Einige Tage vor dem Berufungsgericht, am 7. Oktober 2012 strahl­te TV-Sender NTV im Programm „Zentral‘noe Televidenie“, spe­zi­ell zum 60. Geburtstag vom Russischen Präsidenten, ein gros­ses, exklu­si­ves Interview mit Vladimir Putin aus. Auf Pussy Riot ange­spro­chen, ant­wor­te­te der Jubilat mit einer Gegenfrage: Er frag­te den Moderator Vadim Takmenev, ob er die Übersetzung von «Pussy Riot» ken­ne? Der Journalist mein­te, dass er sie wüss­te, sich aber wei­ge­re, vor Putin und vor lau­fen­der Kamera den Bandnamen auf Russisch aus­zu­spre­chen. Daraufhin lob­te Vladimir Putin „die Mädels“, die „euch alle und die gan­ze Welt die­ses unan­stän­di­ge Wort öffent­lich aus­zu­spre­chen gezwun­gen haben… Sogar die­je­ni­gen, wel­che die Übersetzung und Bedeutung ken­nen, spre­chen dies öffent­lich aus. Ist das nor­mal?“ Dass das Wort «Pussy» ein Euphemismus ist und somit min­de­stens zwei Bedeutungen hat woll­te anschei­nend weder der President noch der Journalist wis­sen. Auf jeden Fall, erlaub­te sich Alechina wäh­rend der Berufungsanhörung auf die­se Aussage von Putin zu ant­wor­ten: „Ich kann Pussy Riot auf Russisch sagen: ‚Aufstand der Kätzchen‘“ – so Alechina. „Das ist sicher nicht unan­stän­di­ger, als Ihre (Vladimir Putin, Red.) Wörterauswahl ‚Wir las­sen die Terroristen im Klo ver­recken‘ (Putins Aussage bezüg­lich Methoden im Kampf gegen Terrorismus, Red.).“

Nadežda Tolokonnikova schloss sich den Aussagen ihrer Kollegen an. Sie zeich­ne­te die Mängel im Verfahren von Hamovničeskij Gericht auf. Und bestä­tig­te, dass sie auch nicht bereit ist für etwas Reue zu zei­gen, was sie nicht gemacht hat. Sie ver­steht nach wie vor den Punk-Gottesdienst nicht als die Straftat, die man ihr und ihrer Kolleginnen zur Last legt: „Rowdytum aus dem reli­giö­sen Hass“.

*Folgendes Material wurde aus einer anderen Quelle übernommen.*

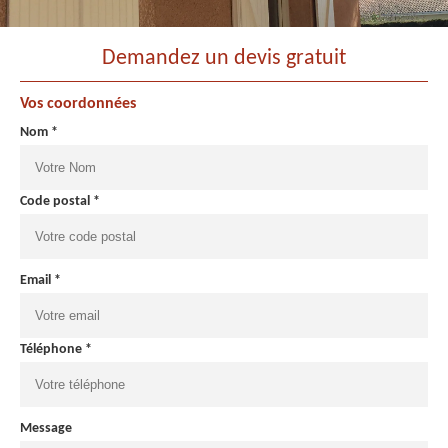
Demandez un devis gratuit
Vos coordonnées
Nom *
Code postal *
Email *
Téléphone *
Message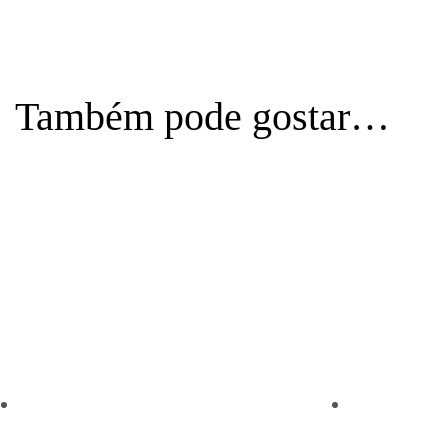
Também pode gostar…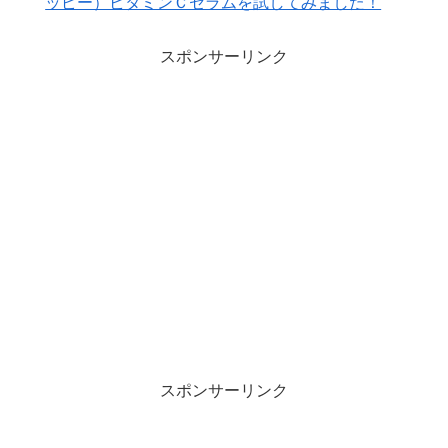
ッピー）ビタミンＣセラムを試してみました！
スポンサーリンク
スポンサーリンク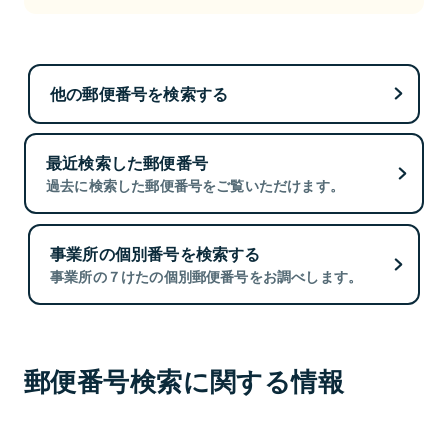
他の郵便番号を検索する
最近検索した郵便番号
過去に検索した郵便番号をご覧いただけます。
事業所の個別番号を検索する
事業所の７けたの個別郵便番号をお調べします。
郵便番号検索に関する情報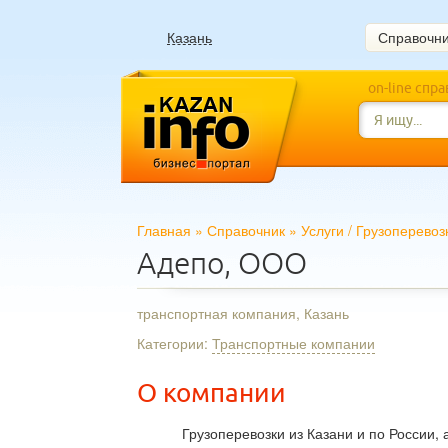
Казань
Справочн
on-line спр
Главная
»
Справочник
»
Услуги
/
Грузоперевоз
Адепо, ООО
транспортная компания, Казань
Категории:
Транспортные компании
О компании
Грузоперевозки из Казани и по России,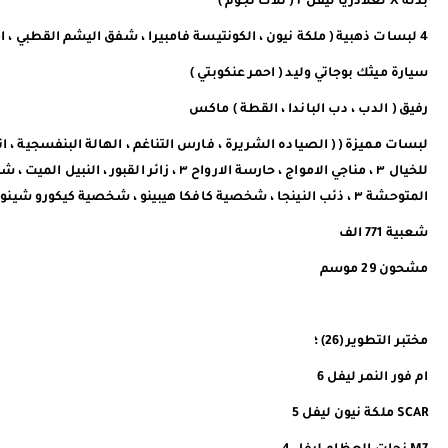
بدلة X لغلادريا ليفل ٢ ( ثلاث نجوم )
4 لبسات ذهبية ( ملكة نيون ، الكونتيسة فامبيرا ، شفق اليشم القطبي ، اميرة الرمال الذهبية )
سيارة ميثك بوجاتي وليد ( احمر عنكوبتي )
رفيق ( الدب ، دب الباندا ، القطة ) ماكس
لبسات مميزة ( ( الصياده الشريرة ، فارس التناغم ، الهالة البنفسجية ، اناق
المتوحشة ٣ ، ذئب النينجا ، شخصية كافكا هيبينو ، شخصية كيكورو شينوميا ، ساحرة الحلويات ، الارنب المتوحش ١ ، الاحلام الشبحية ، وغيرها الكثير ) )
شعبية 771 الف
مشحون 29 موسم
مختبر التطوير (26) ؛
ام فور النمر ليفل 6
SCAR ملكة نيون ليفل 5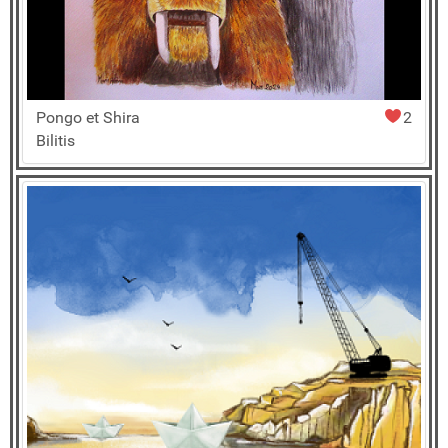
Pongo et Shira
2
Bilitis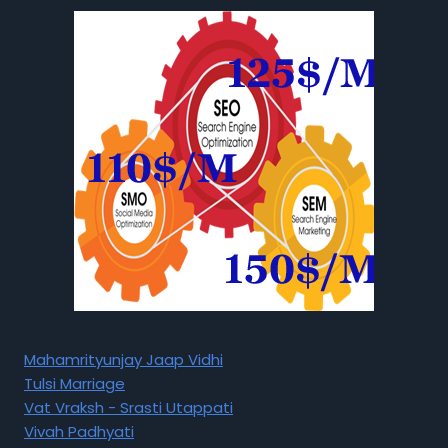
Mahamrityunjay Jaap Vidhi
Tulsi Marriage
Vat Vraksh - Srasti Utappati
Vivah Padhyati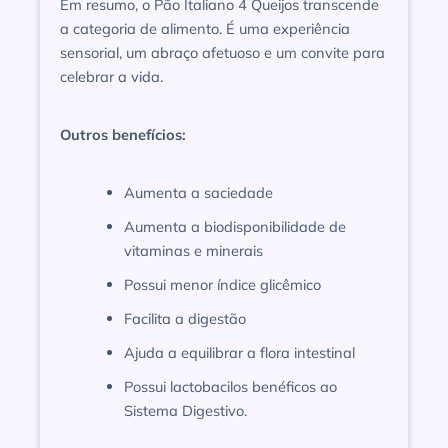
Em resumo, o Pão Italiano 4 Queijos transcende
a categoria de alimento. É uma experiência
sensorial, um abraço afetuoso e um convite para
celebrar a vida.
Outros benefícios:
Aumenta a saciedade
Aumenta a biodisponibilidade de
vitaminas e minerais
Possui menor índice glicêmico
Facilita a digestão
Ajuda a equilibrar a flora intestinal
Possui lactobacilos benéficos ao
Sistema Digestivo.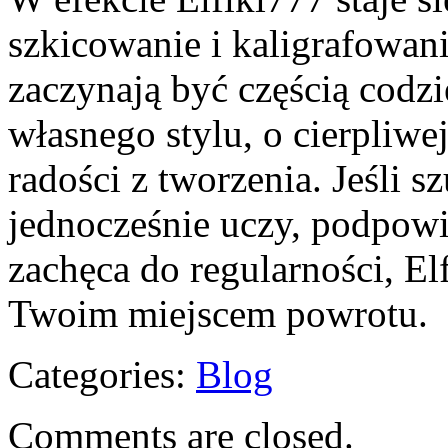
szkicowanie i kaligrafowani
zaczynają być częścią codz
własnego stylu, o cierpliwe
radości z tworzenia. Jeśli s
jednocześnie uczy, podpowi
zachęca do regularności, El
Twoim miejscem powrotu.
Categories:
Blog
Comments are closed.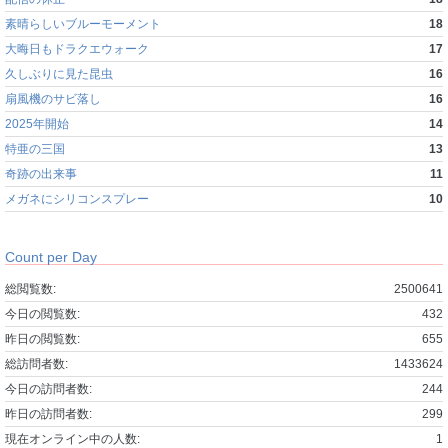
素晴らしいブルーモーメント
18
大晦日もドラクエウォーク
17
久しぶりに見た昆虫
16
扇風機のサビ落し
16
2025年開始
14
特亜の三国
13
奇跡の出来事
11
メガネにシリコンスプレー
10
Count per Day
総閲覧数:
2500641
今日の閲覧数:
432
昨日の閲覧数:
655
総訪問者数:
1433624
今日の訪問者数:
244
昨日の訪問者数:
299
現在オンライン中の人数:
1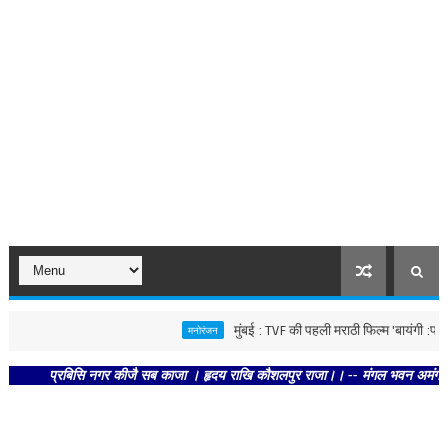
मुंबई : TVF की पहली मराठी फिल्म 'बायंगी :पाळायची 
मनोरंजन
प्रबिसि नगर कीजै सब काजा । हृदय राखि कौशलपुर राजा।। -- मंगल भवन अमंगल हारी। द्रव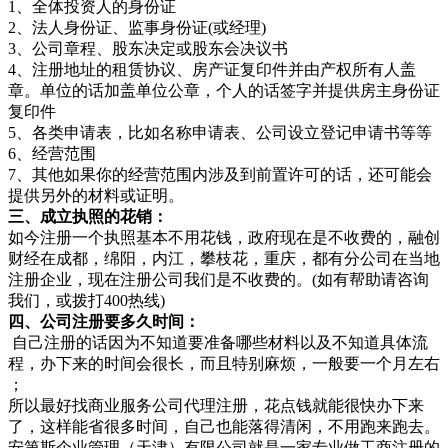
1、全体投资人的身份证
2、法人身份证、监事身份证(或经理)
3、公司章程、股东决定或股东会决议书
4、注册地址的租赁协议、房产证复印件并由产权所有人盖
章。单位的话加盖单位公章，个人的话签字并提供房主身份证
复印件
5、各类申请表，比如名称申请表、公司设立登记申请书等等
6、经营范围
7、其他如果你的经营范围内涉及到前置许可的话，还可能会
提供另外的材料或证明。
三、成立执照的花销：
如今注册一个执照基本不用花钱，政府现在是不收费的，融创
财经在成都，绵阳，内江，攀枝花，重庆，都有分公司在当地
注册企业，现在注册公司我们是不收费的。(如有帮助请咨询
我们，或拨打400热线)
四、公司注册要多久时间：
自己注册的话因为不知道要准备哪些材料以及不知道具体流
程，办下来的时间会很长，而且特别麻烦，一般要一个月左右
；
所以最好找商业服务公司代理注册，花点钱就能很快办下来
了，这样能省很多时间，自己也能落得清闲，不用跑来跑去。
安第斯企业管理（天津）有限公司就是一家专业做工商注册的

Alle drei Frauen ver­such­ten wäh­ren deren Ansprachen die jewei­li­ge Zivilhaltung zum Ausdruck zu brin­gen, wur­den aber jedes Mal von Richterin und Vorsitzende des Gerichtskollegiums Larisa Poljakova (Лариса Полякова) unter­bro­chen. So wur­de auch die Rede von Tolokonnikova mehr­mals von der Richterin unter­bro­chen. Und als Fazit hat sie ihr sogar das Wort ent­zo­gen. Darauf rief Tolokonnikova: „Wir gehen in die Straflager und hier beginnt ein Bürgerkrieg. Putin macht alles dafür!“

Es wäre falsch die Stärke der Provokation von Pussy Riot und deren Wirkung auf die Russen zu unter­schät­zen. Es wäre auch falsch die Vorgeschichte deren Aktionen zu ver­ges­sen. Die Band wur­de im März 2011 gegrün­det. Die Mitglieder woll­ten anonym blei­ben, sie waren bei den Auftritten immer mas­kiert, die Namen ersetz­ten sie mit den Kosenamen und man beton­te, dass die Mitglieder immer aus­ge­tauscht wer­den. Sie mach­ten mit einer Reihe von nichtsank­tio­nier­ten Guerilla-Auftritten im Oktober-November 2011 auf öffent­li­chen Plätzen von sich reden, auf den Dächern von Häusern oder Bussen, in noblen Boutiquen und Cafés von Moskau. Am 7. November im Blog der Gruppe wur­de ein erster Videoclip publi­ziert. Das alles soll­te als Promo für das Debut-Album der Gruppe „Töte den Sexisten“ die­nen. Am 1. Dezember 2011, just vor den Duma-Wahlen (Wahlen in rus­si­sches Parlament, Red.), ver­öf­fent­lich­ten Pussy Riot deren zwei­ten Videoclip. Am 14. Dezember san­gen die Bandmitglieder auf dem Dach eines Gebäudes vis-à-vis der Haftanstalt Nr. 1, wo die Demonstranten der Kundgebungen vom 5. Dezember gegen die Manipulation der Wahlergebnissen in der Untersuchungshaft sas­sen. Die erste Haft von acht Mitgliedern von Pussy Riot folg­te am 20. Januar 2011 nach deren Auftritt auf dem Roten Platz. Sie wur­den mit 500 Rubel (ca. 15 CHF) – wegen ‹Verstoss gegen die Regeln öffent­li­cher Kundgebungen› bestrafft und frei­ge­las­sen. Am 21. Februar 2012 folg­te dann die Aktion in der Christ-Erlöser-Kathedrale. Mit der Wahl der Kirche – Hauptkathedrale der Russischen Orthodoxen Kirche – hat­ten Pussy Riot sicher mit der maxi­ma­len gesell­schaft­li­chen und media­len Resonanz gerech­net. Ob die poli­ti­sche und/oder künst­le­ri­sche Ziele der Aktion die Art und Weise des Auftrittes recht­fer­ti­gen, ist frag­lich. Die Russisch-Orthodoxe Kirche hat eine Reihe von Verhaltensregeln, die mit die­sem Auftritt grob miss­ach­tet wur­den. Ob die Handlungen von Pussy Riot tat­säch­lich reli­giö­sen Hass als Antrieb hat­ten, ist aller­dings schwer frag­lich.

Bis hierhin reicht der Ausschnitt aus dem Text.